## FRAGMENTO
+ + + +

Hay términos que repentinamente dejan de ser usados. Las razones de ello no solo están en las modas que dominan el mundo intelectual. En ocasiones hay plena justificación. Ambas cosas me parece que ocurre con esa fórmula acuñada en el momento álgido de la sociedad de masas, del imperio de la democracia electoral y de sus concomitantes sondeos para conocer la opinión pública. La mayoría silenciosa era también la proyección del votante mediano en una política de grandes consensos y de equilibrios que tejían una malla de seguridad con relación al progreso, al mercado y al bien común.
Sin embargo, ese marco se devaluó poco a poco por motivos inherentes a la desvertebración de las mayorías que terminaron gestando grupos diversos, a veces antagónicos, pero, en buen número de casos escasamente dispuestos a colaborar. Además, el silencio se quebró por los diapasones de las redes sociales, del activismo virtual, de manera que si algo no sobraba eran las palabras. Ello condujo a hacer obsoleto la susodicha soflama.

+ + + +

## FILAS EXTRAÍDAS
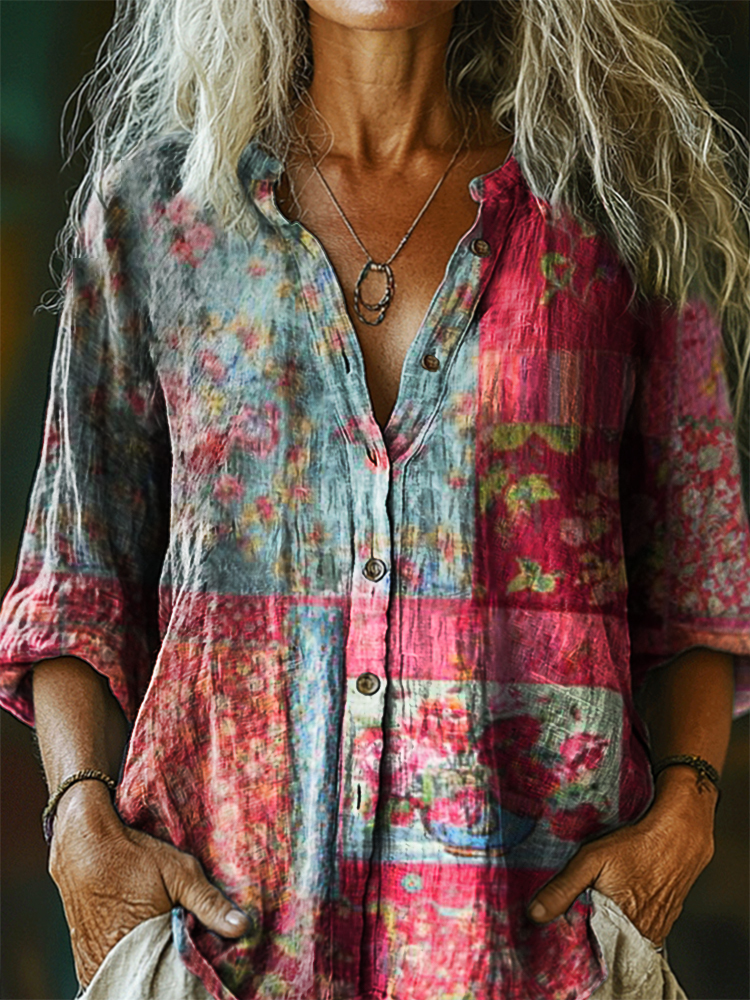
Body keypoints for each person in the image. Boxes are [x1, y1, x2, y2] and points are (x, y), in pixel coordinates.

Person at [1, 0, 749, 998]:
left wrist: (688, 808)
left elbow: (698, 577)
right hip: (220, 957)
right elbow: (76, 580)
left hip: (532, 957)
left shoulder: (614, 214)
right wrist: (80, 820)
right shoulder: (159, 213)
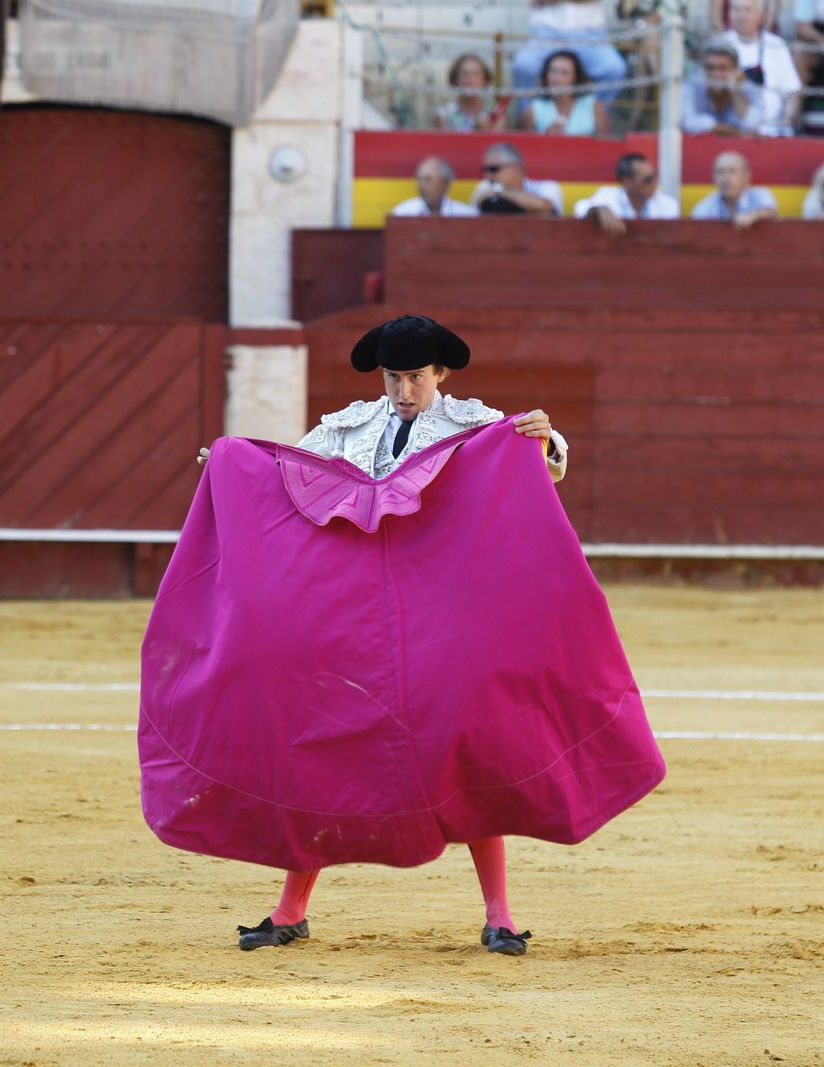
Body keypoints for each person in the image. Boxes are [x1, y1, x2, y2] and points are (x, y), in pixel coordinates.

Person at [161, 315, 666, 954]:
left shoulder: (475, 426)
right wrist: (230, 469)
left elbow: (537, 471)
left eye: (416, 377)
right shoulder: (347, 428)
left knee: (468, 751)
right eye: (395, 377)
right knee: (323, 755)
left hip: (444, 627)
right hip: (351, 625)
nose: (404, 390)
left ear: (442, 375)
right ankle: (289, 911)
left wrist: (548, 440)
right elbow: (290, 479)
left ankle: (501, 915)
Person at [511, 0, 630, 103]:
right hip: (546, 32)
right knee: (523, 66)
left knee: (614, 69)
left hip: (590, 34)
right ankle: (530, 120)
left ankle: (593, 119)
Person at [723, 0, 804, 131]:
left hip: (773, 129)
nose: (741, 15)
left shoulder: (776, 45)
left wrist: (788, 118)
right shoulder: (721, 44)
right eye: (736, 9)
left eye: (747, 10)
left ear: (761, 14)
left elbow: (792, 91)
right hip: (732, 129)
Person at [573, 152, 681, 235]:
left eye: (655, 176)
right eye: (648, 179)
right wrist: (596, 210)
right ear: (627, 182)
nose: (654, 183)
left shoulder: (667, 204)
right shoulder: (607, 196)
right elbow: (580, 209)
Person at [682, 42, 771, 136]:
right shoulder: (691, 86)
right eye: (710, 68)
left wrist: (735, 89)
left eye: (723, 68)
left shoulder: (748, 88)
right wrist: (738, 133)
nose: (716, 74)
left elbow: (751, 124)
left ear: (736, 70)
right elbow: (690, 124)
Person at [522, 49, 613, 136]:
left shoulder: (593, 106)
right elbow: (527, 147)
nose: (556, 78)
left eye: (564, 73)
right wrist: (547, 137)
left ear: (575, 78)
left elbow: (607, 143)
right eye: (553, 71)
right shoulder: (533, 110)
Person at [469, 142, 564, 216]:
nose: (488, 175)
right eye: (485, 170)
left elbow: (545, 206)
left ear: (516, 168)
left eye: (494, 169)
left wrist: (500, 191)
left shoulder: (548, 187)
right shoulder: (483, 186)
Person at [691, 150, 781, 227]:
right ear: (714, 178)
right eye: (720, 172)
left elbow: (772, 211)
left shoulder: (760, 194)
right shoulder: (705, 206)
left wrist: (753, 216)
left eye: (732, 171)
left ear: (746, 176)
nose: (725, 178)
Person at [435, 53, 508, 132]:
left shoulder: (496, 113)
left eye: (476, 74)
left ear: (485, 80)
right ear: (455, 80)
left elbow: (498, 142)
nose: (470, 79)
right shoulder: (444, 114)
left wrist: (487, 131)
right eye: (464, 74)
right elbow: (446, 142)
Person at [389, 157, 482, 219]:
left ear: (445, 184)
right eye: (419, 179)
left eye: (428, 180)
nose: (422, 185)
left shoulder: (467, 215)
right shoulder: (403, 213)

+ + + +

## CONSIGNAS DE TRABAJO
1. Reproduce del fragmento sobre la mayoría silenciosa todo el pasaje que va desde "Hay términos que" hasta "al bien común.".
2. Escribe lo que sigue en el fragmento sobre la mayoría silenciosa, a partir de su última oración.

## RESULTADOS DEL EJERCICIO
1.
Hay términos que repentinamente dejan de ser usados. Las razones de ello no solo están en las modas que dominan el mundo intelectual. En ocasiones hay plena justificación. Ambas cosas me parece que ocurre con esa fórmula acuñada en el momento álgido de la sociedad de masas, del imperio de la democracia electoral y de sus concomitantes sondeos para conocer la opinión pública. La mayoría silenciosa era también la proyección del votante mediano en una política de grandes consensos y de equilibrios que tejían una malla de seguridad con relación al progreso, al mercado y al bien común.

2.
Ivan Krastev en su último libro La luz que se apaga realiza un trabajo significativo para entender la presente situación en la que el sujeto principal es el ciudadano paranoico agobiado por distintas teorías de la conspiración que desempeñan el papel que antes tenía la ideología. En ese sentido, ahora aparecen dos constricciones de enorme calado que giran en torno a la tensión configurada entre el orden global que se resiste a consolidarse y el orden nacional que aguanta más de lo que parecía. Ello se da en un ámbito político que "se ha metido en una realidad virtual en la que nadie responde de sus actos, la gente cree que todo el mundo miente, existe una especie de cinismo generalizado, y esto hace que Trump funcione y que la gente le vote independientemente de lo que diga. Eso no funcionaría si tuviera que responder por no haber hecho honor a la verdad".
La restauración de las fronteras, algo a lo que la crisis del coronavirus puede contribuir hasta un nivel poco predecible hace apenas un par de semanas, según Krastev, puede suponer que hay dos opciones para que funcione la utopía liberal clásica: "o se abren [las fronteras] y la gente puede moverse, lo cual significa que hay una comunidad política sólida, o bien todos los Estados del mundo van a ser unos lugares tan fantásticos que nadie va a querer salir de su país". Lo cual significa un nuevo golpe a la gestación de un consenso mayoritario que, además, enturbia el propio concepto de ciudadanía, pilar básico sobre el que debería construirse aquella.
Como el autor búlgaro señala, "la decisión más importante que toda comunidad política tiene que tomar es quién es de los nuestros y quién no lo es", esto es "el derecho más importante en toda democracia es el derecho a excluir, a decidir quién no puede ser miembro de tu comunidad". Así las cosas, se entiende por qué hoy no se habla de mayorías silenciosas.